■ **Written task**: The required answer is a copy of each line in the entries below that includes "Хлеб".

Segment Open

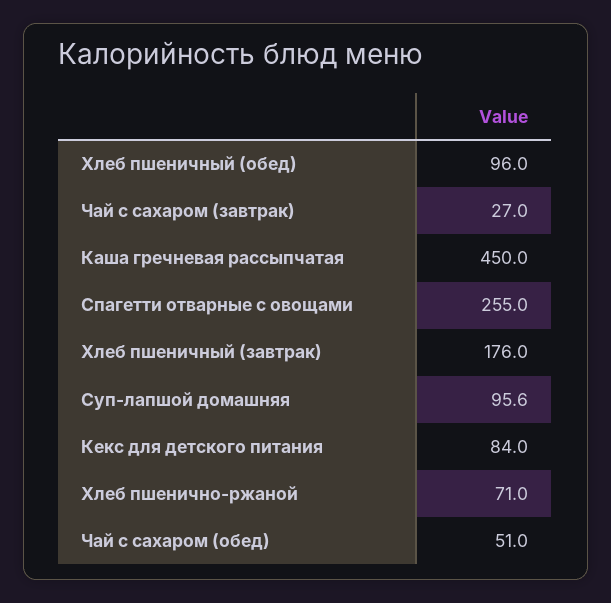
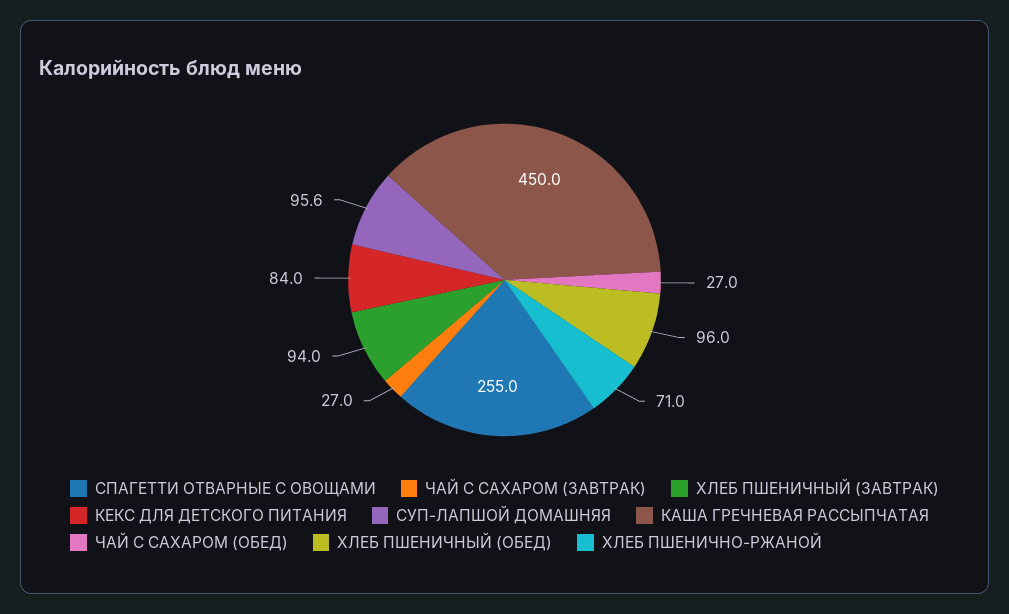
  {
    "Хлеб пшеничный (обед)": 96,
    "Чай с сахаром (завтрак)": 27,
    "Каша гречневая рассыпчатая": 450,
    "Спагетти отварные с овощами": 255,
-   "Хлеб пшеничный (завтрак)": 176,
+   "Хлеб пшеничный (завтрак)": 94,
    "Суп-лапшой домашняя": 95.6,
    "Кекс для детского питания": 84,
    "Хлеб пшенично-ржаной": 71,
-   "Чай с сахаром (обед)": 51
+   "Чай с сахаром (обед)": 27
  }

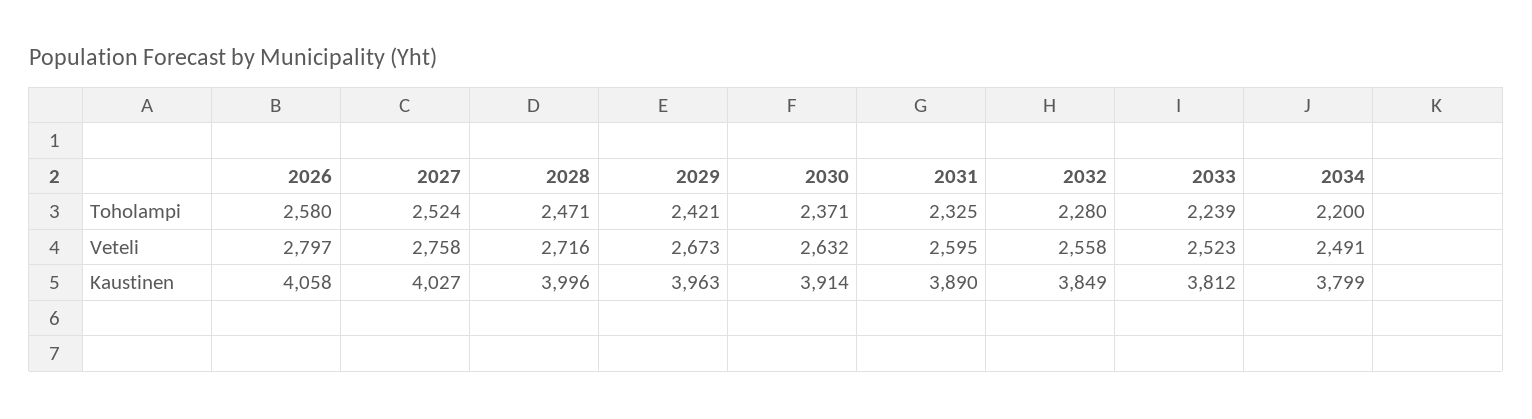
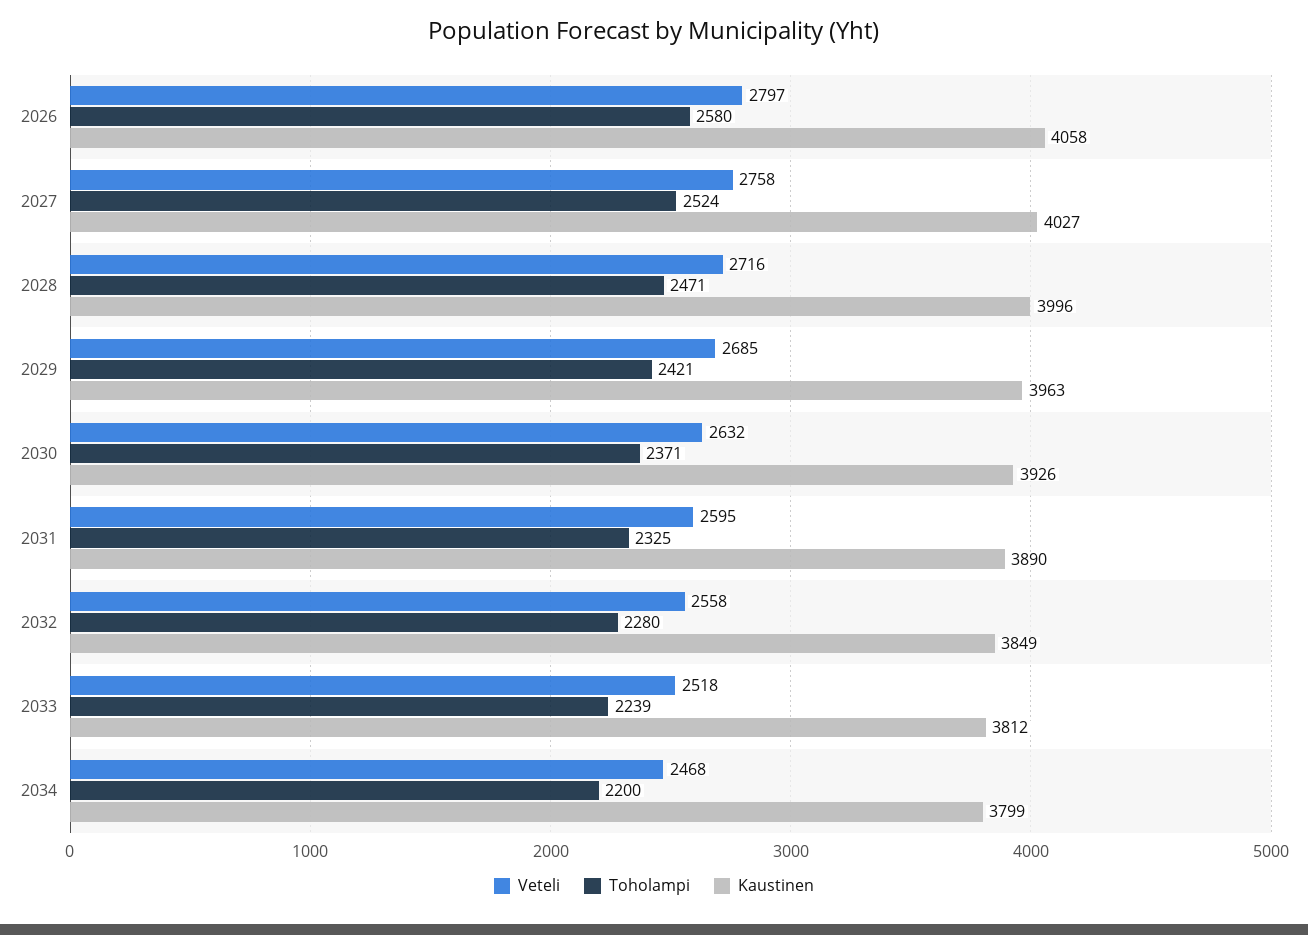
  {
    "Toholampi": {
      "2026": 2580,
      "2027": 2524,
      "2028": 2471,
      "2029": 2421,
      "2030": 2371,
      "2031": 2325,
      "2032": 2280,
      "2033": 2239,
      "2034": 2200
    },
    "Veteli": {
      "2026": 2797,
      "2027": 2758,
      "2028": 2716,
-     "2029": 2673,
+     "2029": 2685,
      "2030": 2632,
      "2031": 2595,
      "2032": 2558,
-     "2033": 2523,
+     "2033": 2518,
-     "2034": 2491
+     "2034": 2468
    },
    "Kaustinen": {
      "2026": 4058,
      "2027": 4027,
      "2028": 3996,
      "2029": 3963,
-     "2030": 3914,
+     "2030": 3926,
      "2031": 3890,
      "2032": 3849,
      "2033": 3812,
      "2034": 3799
    }
  }

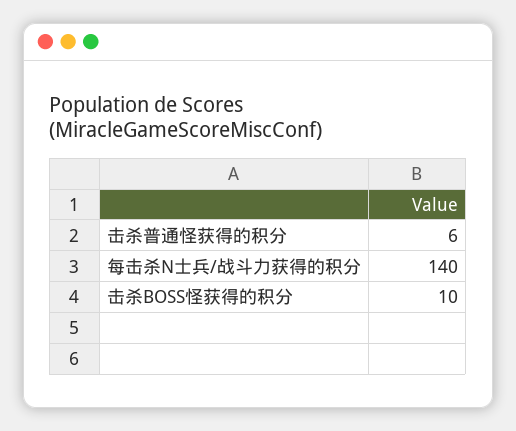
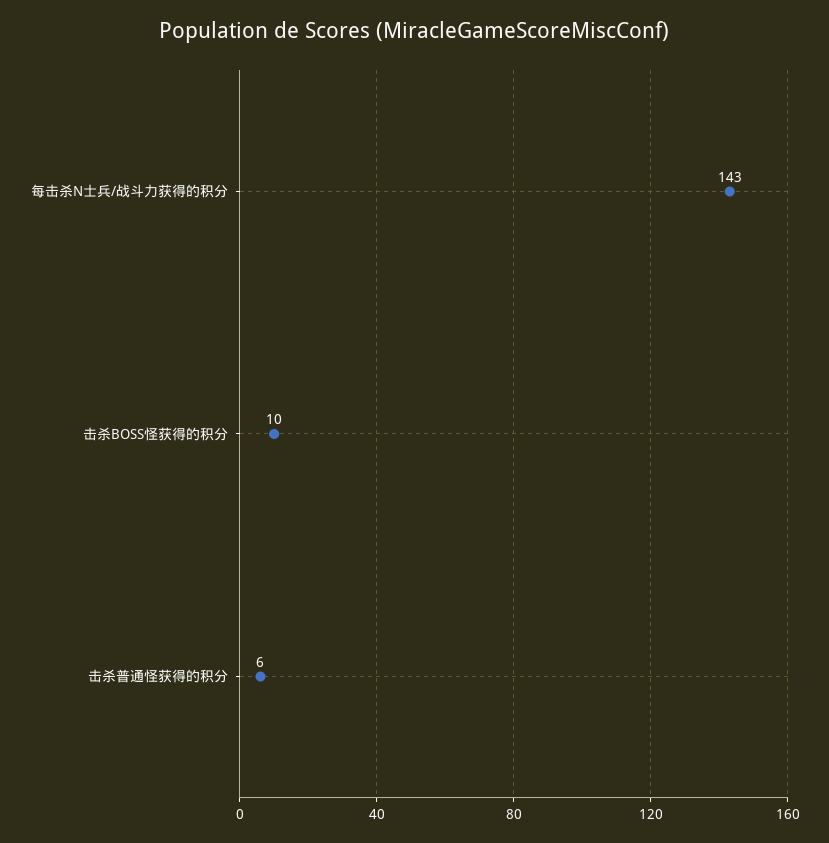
  {
    "击杀普通怪获得的积分": 6,
-   "每击杀N士兵/战斗力获得的积分": 140,
+   "每击杀N士兵/战斗力获得的积分": 143,
    "击杀BOSS怪获得的积分": 10
  }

Segment Closed

■ **Result for this exercise**:
    "Хлеб пшеничный (обед)": 96,
-   "Хлеб пшеничный (завтрак)": 176,
+   "Хлеб пшеничный (завтрак)": 94,
    "Хлеб пшенично-ржаной": 71,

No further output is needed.